McBride misconceives the "jurisdictional" nature of this element. A federal court's jurisdictional power to adjudicate federal criminal cases comes from 18 U.S.C. § 3231, not from the individual criminal statute under which a defendant is convicted. Hugi v. United States, 164 F.3d 378, 380 (7th Cir. 1999). The individual elements of a crime are not "jurisdictional" in the sense that they affect a court's subject matter jurisdiction. United States v. Prentiss, 256 F.3d 971, 982 (10th Cir. 2001). For this reason, a defendant may concede essential elements, including those that make a crime "federal," without running afoul of jurisdictional principles. See Hugi, 164 F.3d at 380-81. Under general principles noted above, such a concession waives an appellate challenge to the existence of the element whose existence has been stipulated.

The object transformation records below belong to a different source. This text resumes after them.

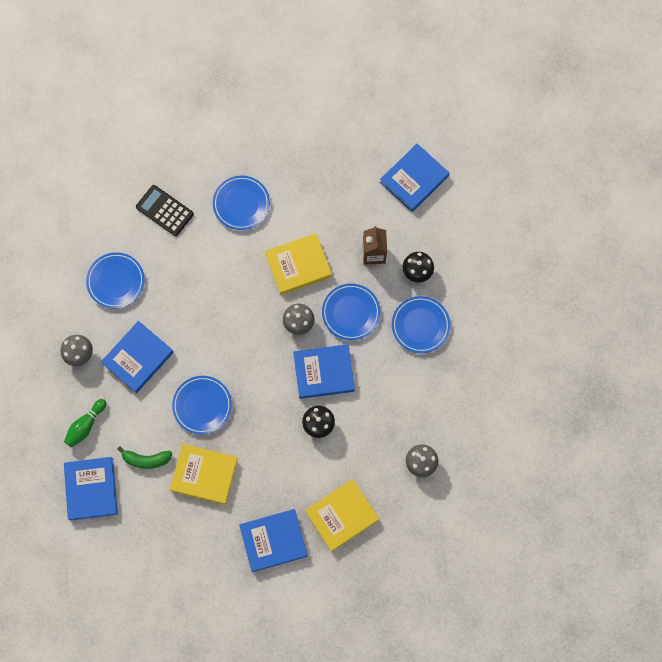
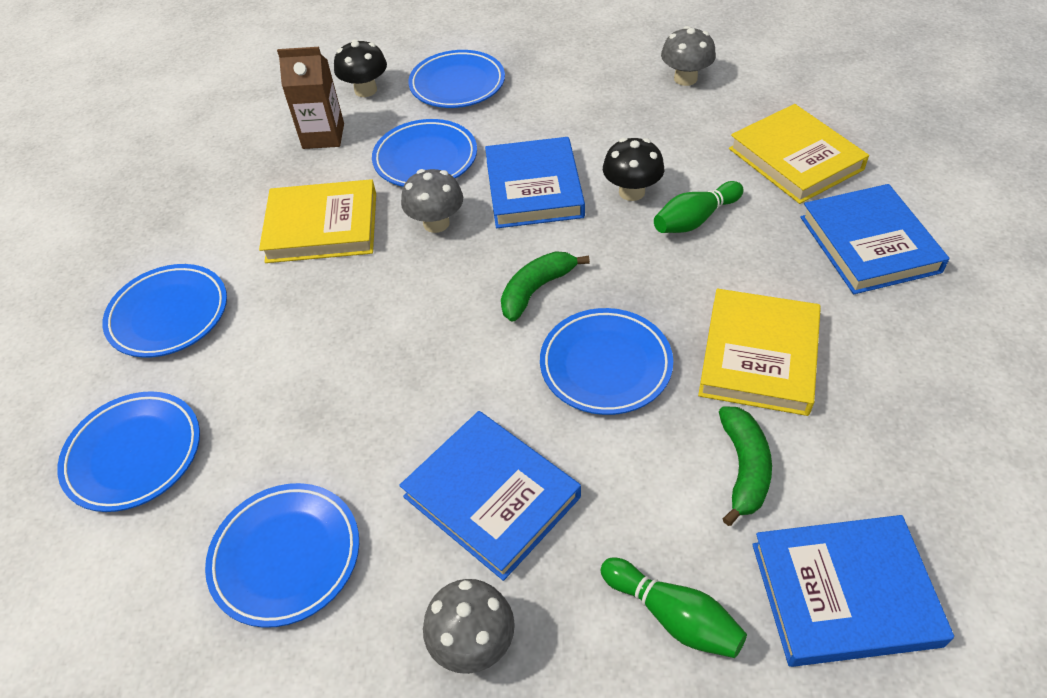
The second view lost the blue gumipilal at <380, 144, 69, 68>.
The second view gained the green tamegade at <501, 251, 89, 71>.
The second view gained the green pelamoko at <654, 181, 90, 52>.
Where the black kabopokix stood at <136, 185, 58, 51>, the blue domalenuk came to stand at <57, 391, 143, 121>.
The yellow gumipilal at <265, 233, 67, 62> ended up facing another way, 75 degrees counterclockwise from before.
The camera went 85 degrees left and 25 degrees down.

Through his stipulation, McBride has waived any appellate challenge to sufficiency of the evidence, correctness of the jury instruction, or federal "jurisdiction" to prosecute him arising from the issue of whether the Federal Transfer Center in Oklahoma City is a "federal prison." The judgment of the United States District Court for the Western District of Oklahoma is therefore AFFIRMED.
Entered for the Court
David M. Ebel
*. This order and judgment is not binding precedent, except under the doctrines of law of the case, res judicata, and collateral estoppel. The court generally disfavors the citation of orders and judgments; nevertheless, an order and judgment may be cited under the terms and conditions of 10th Cir. R. 36.3.